Strona 1 z 1

Przepisy moich rodziców :)

Post: pn kwie 18, 2011 8:18 pm
autor: koliberek
Krucha szarlotka Mamy
Ciasto:
1 kg mąki tortowej
2 margaryny „Kasia”
10 dag masła
8 żółtek
30 dag cukru pudru
cukier waniliowy
1 mały proszek do pieczenia

Nadzienie:
2 kg jabłek
Cynamon
20 dag cukru

Mąkę przesiać z proszkiem do pieczenia i cukrem pudrem, dodać cukier waniliowy oraz schłodzone masło i margarynę, posiekać na stolnicy, zrobić dołek i wlać do niego żółtka. Zagnieść ciasto, podzielić na dwie części i wałkować. Jedną częścią wyłożyć brytfannę ( dużą, z piekarnika) wraz z brzegami.

> [Podany materiał]
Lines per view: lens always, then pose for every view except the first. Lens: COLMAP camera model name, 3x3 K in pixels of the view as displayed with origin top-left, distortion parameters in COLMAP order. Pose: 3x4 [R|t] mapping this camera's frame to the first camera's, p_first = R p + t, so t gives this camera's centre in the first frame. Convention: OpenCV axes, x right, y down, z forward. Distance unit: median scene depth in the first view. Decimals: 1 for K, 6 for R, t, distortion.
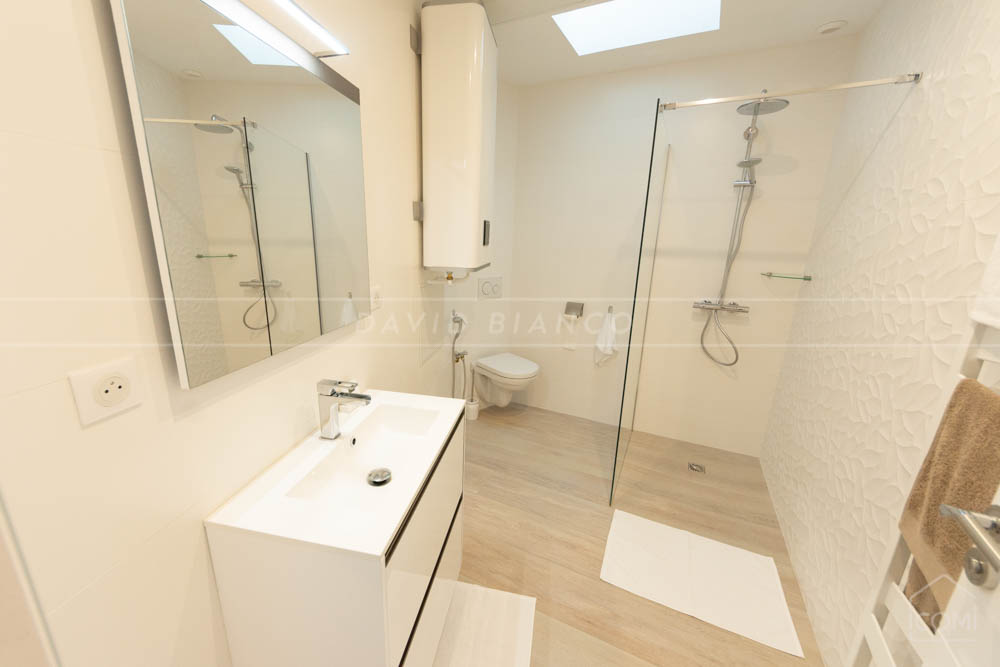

> [Polecenie 1] Przytocz ponownie fragment przepisu na szarlotkę: zacznij od słów „10 dag masła”, a zakończ po słowach „wraz z brzegami.”.
> [Polecenie 2] Ile żółtek trzeba dodać do ciasta według przepisu na kruchą szarlotkę?

> [Wynik 1]
10 dag masła
8 żółtek
30 dag cukru pudru
cukier waniliowy
1 mały proszek do pieczenia

Nadzienie:
2 kg jabłek
Cynamon
20 dag cukru

Mąkę przesiać z proszkiem do pieczenia i cukrem pudrem, dodać cukier waniliowy oraz schłodzone masło i margarynę, posiekać na stolnicy, zrobić dołek i wlać do niego żółtka. Zagnieść ciasto, podzielić na dwie części i wałkować. Jedną częścią wyłożyć brytfannę ( dużą, z piekarnika) wraz z brzegami.

> [Wynik 2] 8 żółtek.